Imagine a world where Kelly Clarkson isn't a worldwide pop icon, but a struggling cocktail waitress. Or a world in which Carrie Underwood isn't a country music superstar, but a journalism student in Oklahoma. Or a world where Ryan Seacrest is an unknown deejay, and Simon Cowell is just a record executive in England. That's what could've happened -- if, ten years ago today, American Idol hadn't debuted on Fox as a summer replacement series.
It's hard to remember that a decade ago, Fox decided to air the new show in June because nobody thought the idea would fly. In England, the show's predecessor, Pop Idol, had done well, but America was a different story. Richard Rushfield, author of American Idol: The Untold Story, tells ABC News Radio, "Singing shows on American television had failed consistently and the format was considered dead. So, they just thought they would sneak this in as a very cheap way to fill some otherwise dead summer air."
Instead, Fox ended up with one of the biggest hits in television history. Rushfield points to two reasons, and their names are Simon Cowell and Kelly Clarkson. In Simon, Rushfield says, American TV experienced something "revolutionary."
"He would tell acts that they were terrible. He would say that entire episodes of the show were bad," explains Rushfield. "And nobody had seen people talk in this direct, honest way." He adds that Simon's "mean judge" persona -- which was quickly copied by every other reality competition show that followed -- spoke to a "need to break through what was seen as sort of the clutter and the inauthenticity of entertainment."
As for Kelly, Rushfield says her triumph is what gave the show its staying power, because in its first season, it actually delivered what it promised: it searched for, and found, a superstar. "This Texas tomboy girl who came from nowhere...was the underdog until the very final weeks of the season," Rushfield points out. "She created this story for them that became the American dream that was repeated year after year."
Season 11 finalist Colton Dixon echoes this idea, telling ABC News Radio that American Idol is "so raw and so true." He says, "There's truly nothing fake about it. We really are normal people on the side of the street or at home or at college or wherever, who wanted to do music, and this amazing opportunity comes up and we chase after our dream...And that's what Idol gives all of the contestants."
Ultimately, opportunity may be one of the biggest contributions of the show. Explaining why she auditioned for an unproven TV talent show 10 years ago, Kelly Clarkson tells ABC News Radio, "At the time...I had nothing to my name.
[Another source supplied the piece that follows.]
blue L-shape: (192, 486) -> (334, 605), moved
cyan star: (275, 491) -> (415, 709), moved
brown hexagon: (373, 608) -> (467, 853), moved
So, I literally would have done anything to try and get in the door." Idol opened that door and let anyone walk through. Season 11 runner-up Jessica Sanchez says, "It's helped a lot of artists, definitely. It helps a lot just to get your name out there."
Rushfield explains, "I think the music industry before American Idol was seen as something very closed off...It was something that was seen as an average American could not be a part of it. And American Idol created this way for people to sort of bust their way in."
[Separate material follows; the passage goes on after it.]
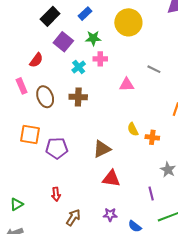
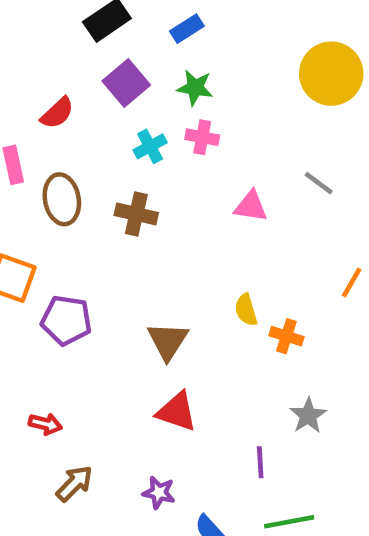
yellow circle: (128, 22) -> (331, 74), moved
brown triangle: (102, 149) -> (168, 341), turned -42
red arrow: (56, 194) -> (45, 424), turned -80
Though people love to complain about American Idol, especially the relative sameness of the most recent five winners, it's safe to say that it completely and utterly changed TV and music as we know it. Not only did the show turn Fox into a powerhouse, it became one of the top-rated series in history and has spawned countless imitators, with The X Factor and The Voice only the latest arrivals to the party.
In addition, Idol has produced a string of top-selling artists in multiple genres, who together have sold some 57 million albums and 100 million singles and digital downloads in the U.S. alone. Idol alumni have won Grammys, dominated radio airplay, starred on Broadway, appeared in movies and even brought home an Oscar. Idol alums have scored 30 Billboard top 10 hits on the Hot 100, and racked up more than 300 #1 hits on various Billboard charts.
Season eight champ Kris Allen says, "Obviously, you look at different labels' rosters and it's like, 'Wow, a lot of these people came from American Idol!' ...It just shows you that talented people are gonna rise to the top."